An unprecedented rise in cement prices brings market instability and more real estate recession with it. Mona El-Fiqi reports
With cement prices hitting as high as LE300 per tonne over the last few weeks, fears that the real estate market may be headed for further recession have become acute. Experts said the price increases -- from an average of LE180 for the past four years -- were unjustified.
Cement prices have always been prone to fluctuations, it nosedived from LE215 per tonne in 2002 to an unprecedented low of LE140 per tonne in 2003. But this year's climb from LE140 to LE300 has stunned consumers, who feel there has been no clear explanation for the rise, especially considering that most of the raw materials used to manufacture cement are available locally. This may soon change as the effect of this week's decisions to abolish tarrifs on cement imports is digested by the market. The decision was taken as a means of catalysing market stability and controlling the price of local cement.
Sinai Cement Managing Director Adel Abdel-Kareem blamed the lack of an active consumer protection association for cement traders' brazen gambit to take advantage of increasing demand, by jacking up prices in near defiance of traditional market forces. Abdel-Kareem said some traders were upping their margins to a whopping 23 per cent, buying from the factory at LE230 per tonne, and then selling to the consumer at LE290 to LE300.
Summertime always inspires that increased demand, said Ahmed Fateen, general manager of the Federation of Egyptian Industries' construction materials division credits the demand to Egyptian expatriates back in town for summer holidays; many of whom are choosing to construct new houses, and agreeing to buy the necessary cement at any price.
According to Khaled Zeidan, project manager at a new Sixth of October housing complex, the real estate sector as a whole was paying the price for this warped dynamic.
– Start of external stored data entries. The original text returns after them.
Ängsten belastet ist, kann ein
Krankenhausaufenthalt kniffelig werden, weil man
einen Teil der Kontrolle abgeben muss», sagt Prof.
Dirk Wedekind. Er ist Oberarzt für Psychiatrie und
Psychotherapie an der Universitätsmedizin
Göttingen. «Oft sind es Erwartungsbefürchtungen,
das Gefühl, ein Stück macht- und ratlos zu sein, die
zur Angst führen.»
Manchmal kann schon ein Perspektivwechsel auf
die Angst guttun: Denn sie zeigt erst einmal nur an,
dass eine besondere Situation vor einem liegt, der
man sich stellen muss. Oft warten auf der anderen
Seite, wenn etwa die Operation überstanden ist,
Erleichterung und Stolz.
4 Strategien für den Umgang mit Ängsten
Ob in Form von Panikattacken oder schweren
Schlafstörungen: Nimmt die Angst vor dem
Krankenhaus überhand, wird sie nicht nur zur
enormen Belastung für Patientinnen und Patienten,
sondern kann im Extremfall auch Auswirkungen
Zeidan said the weekly fluctuations were even making it exceedingly difficult for a "construction company to set prices for new flats". With the rising cement prices resulting in major increases in the per metre rate of properties at his own project -- from LE1,300 to LE1,600 -- sales have already fallen by 25 per cent compared to last year.
On units that were already sold at earlier prices, but were still being built, losses were now being incurred.
Zeidan warned that the negative impact on the construction sector would also hit other related sectors, causing widespread unemployment; he urged the government to take a more positive role in controlling prices and protecting consumers.
Ten companies produce Egypt's 35 million tonnes of cement annually, of which 25 million tonnes are used by the local market.